Written in response to fan requests for more books set in the world of the Rule of Three, Walters takes the maxim of human survival (three minutes without air, three days without water, and three weeks without food) and applies it to a thought experiment of what would happen if, without warning, the whole world was plunged into a pre-technology state. The result is both damning and hopeful, alternating between violence and cooperation. The group’s perilous trek is full of a large amount of both pluck and luck, with the good fortune to be joined (among others) by a doctor, a survivalist, a nurse, a pair of Olympic archers, and an airport technician, all teaching Jamie how to use strategy and weapons to survive and to outwit their predators. The contrast between cooperation and predation is ever-present in both the motley crews they meet and the lessons that the pilot attempts to teach Jamie.

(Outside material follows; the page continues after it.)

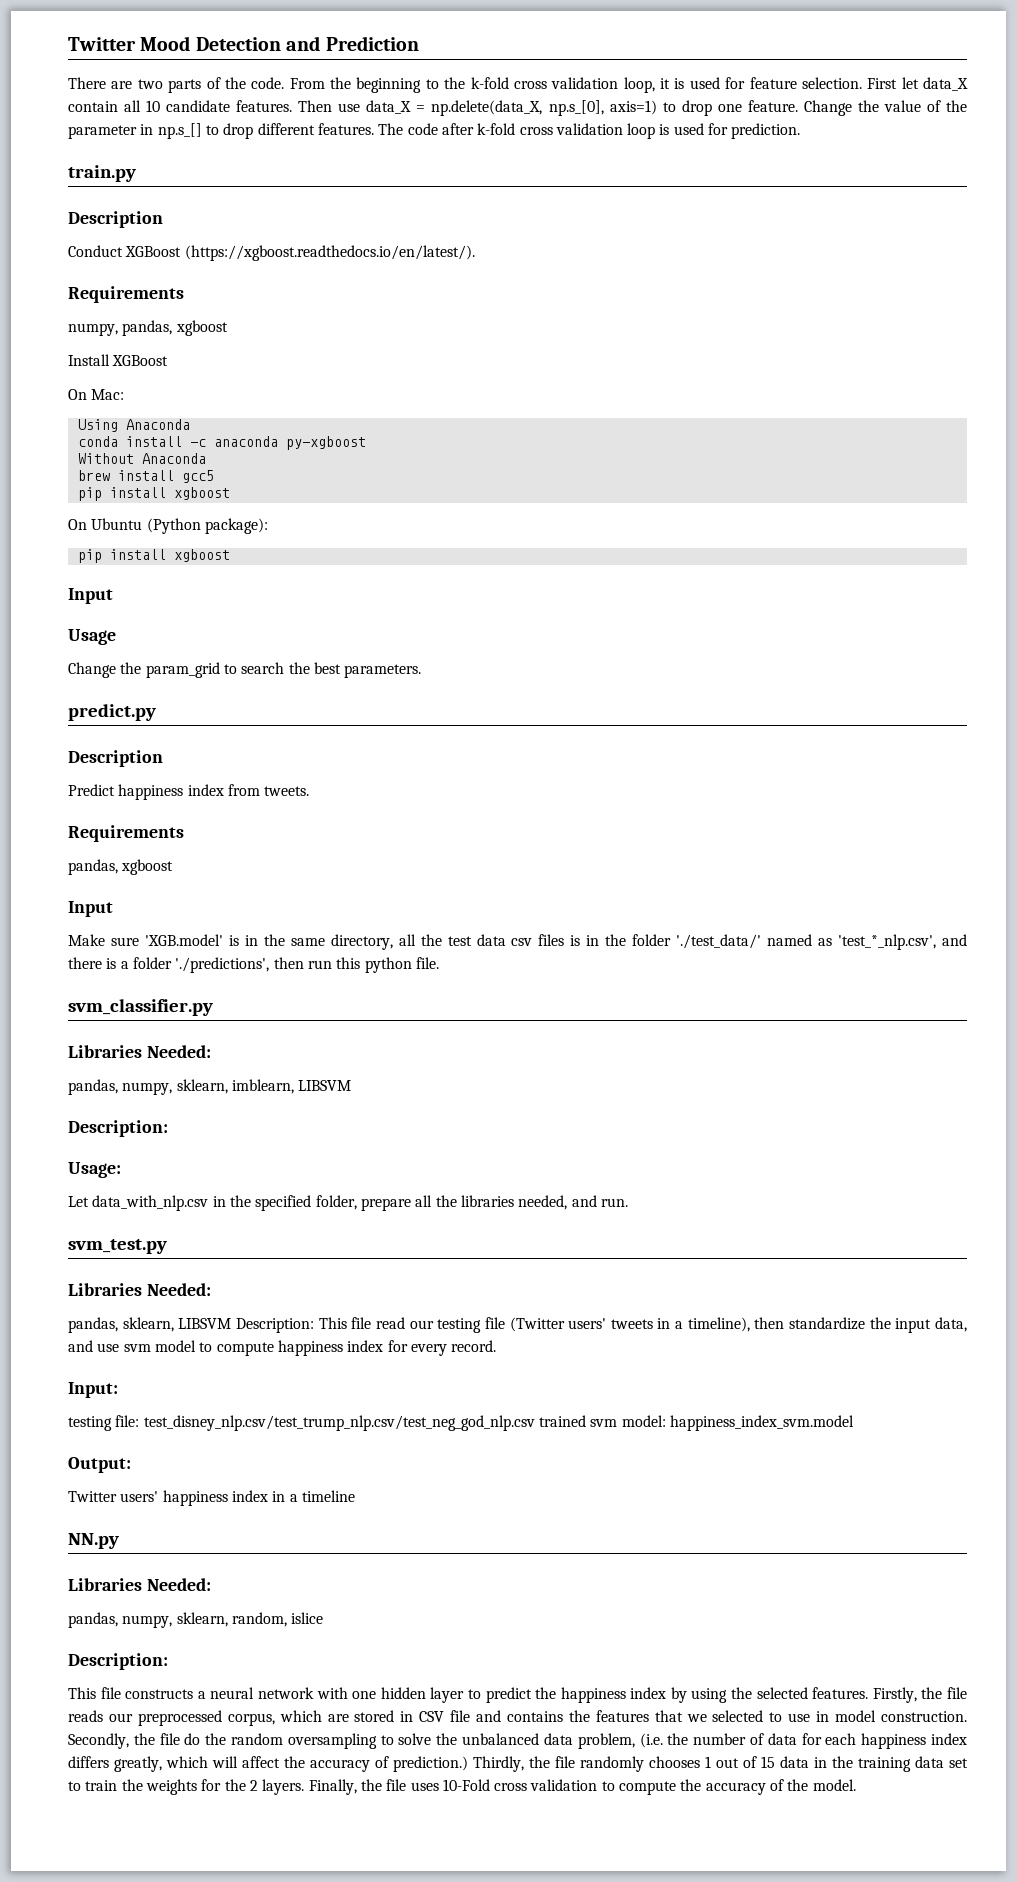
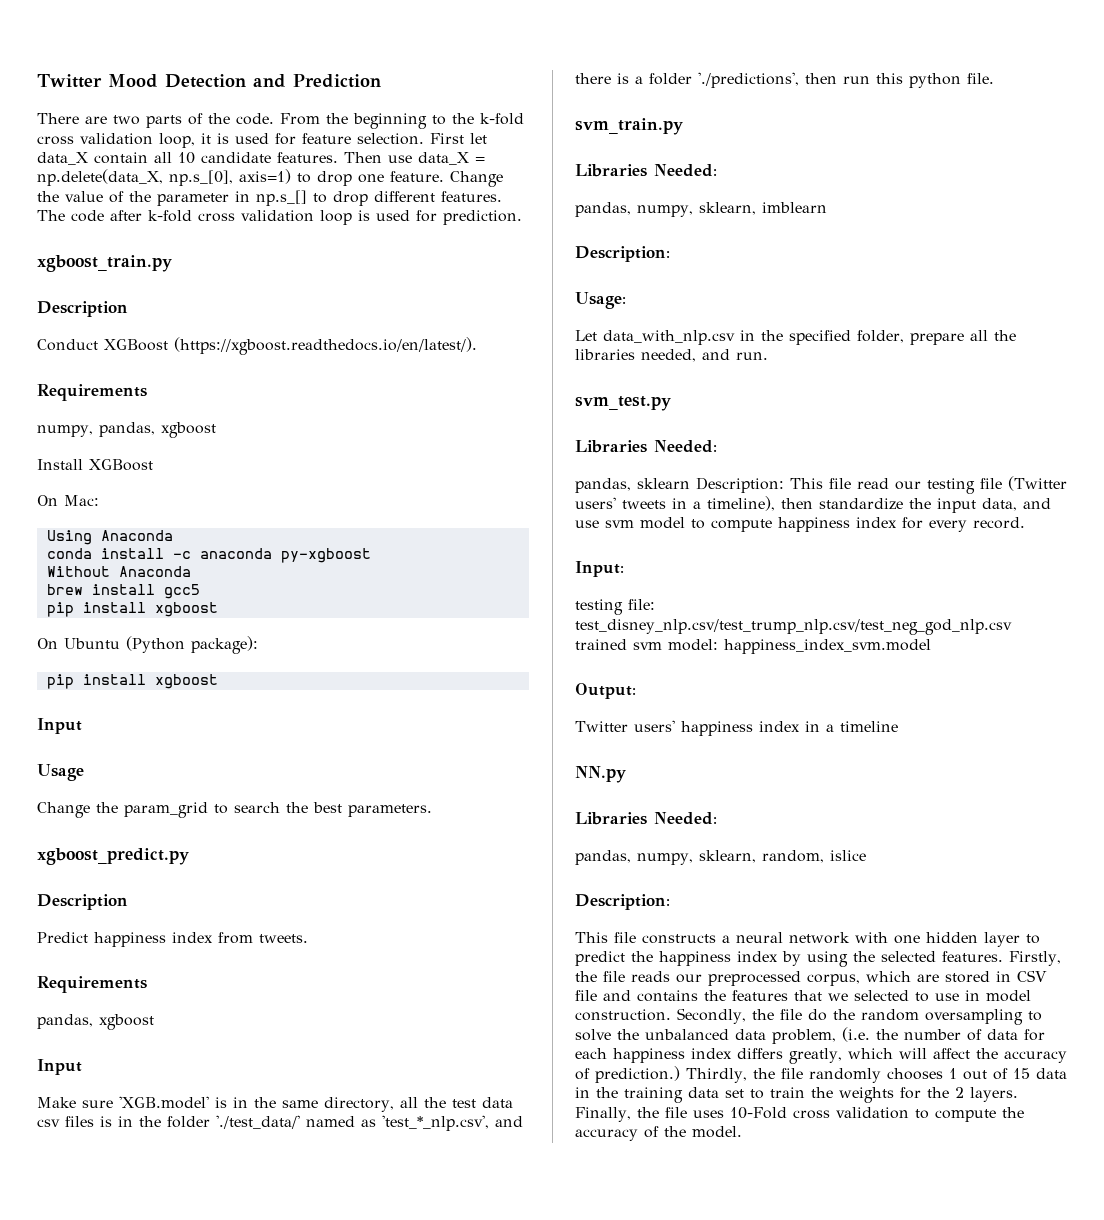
[68,165,136,182] train.py -> [37,255,172,272] xgboost_train.py
[68,704,156,721] predict.py -> [37,848,189,865] xgboost_predict.py
[68,999,213,1016] [68,1045,211,1058] [68,1079,352,1095] svm_classifier.py // Libraries Needed: // pandas, numpy, sklearn, imblearn, LIBSVM -> [575,118,683,135] [575,164,717,177] [575,202,827,217] svm_train.py // Libraries Needed: // pandas, numpy, sklearn, imblearn
[122,1317,232,1332] sklearn, LIBSVM -> [637,478,690,489] sklearn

But there are elements of the story that are less than satisfying. It is never quite clear how the group of ten arrive so quickly at the conclusion that going to their faraway homes is the right thing to do, and the coincidence that all live within the same area is hard to believe. Moreover, although the geographical location is clear at the start—Chicago O’Hare Airport—the generic town names (Eden Mills, Milton, etc) that the group are from are never placed in any particular state or province (although a search reveals towns of those names in Vermont, about 1000 miles away), nor is the airport they were heading to ever identified. The reaction of people around them to the disaster is depicted in great detail, but the possible cause (the hypothesis about computer processors, learned from short-wave radio) is never explored in any meaningful way.
In addition, although a happy ending is not expected, readers will be disappointed that the story ends with Jamie’s settling in for what may be a long survival haul with his family and their neighbours. The moral lessons, sprinkled through experience and the pilot’s philosophical comments each time an adversary dies so that they can go on, never quite explain the difficulty of maintaining civilized standards while competing for survival. The miracle of their survival and their long voyage is on occasion hard to believe, in particular the electric airplane staircase that they use to carry their belongings for much of the trip, charging its batteries with a generator fed by gasoline siphoned from abandoned cars.
Still, the story in Flight Plan is engrossing, and Jamie’s relationship with his travelling companions demonstrates the ties that bind in difficult times. The addition of Godzilla, a loyal and tough dog that is discovered in the airplane cargo and that defends and hunts for the group, adds an element that tugs at the heartstrings, especially when Jamie has to give up the dog so that the group can live. But, overall, the story seems too long, adding one more marauding gang challenge after another, almost too bleak and plaintive for its own good. Readers will long for a satisfying conclusion, good or bad, that never seems to come. A serviceable book, but not among Walters’ best.
Todd Kyle is the CEO of the Brampton Library.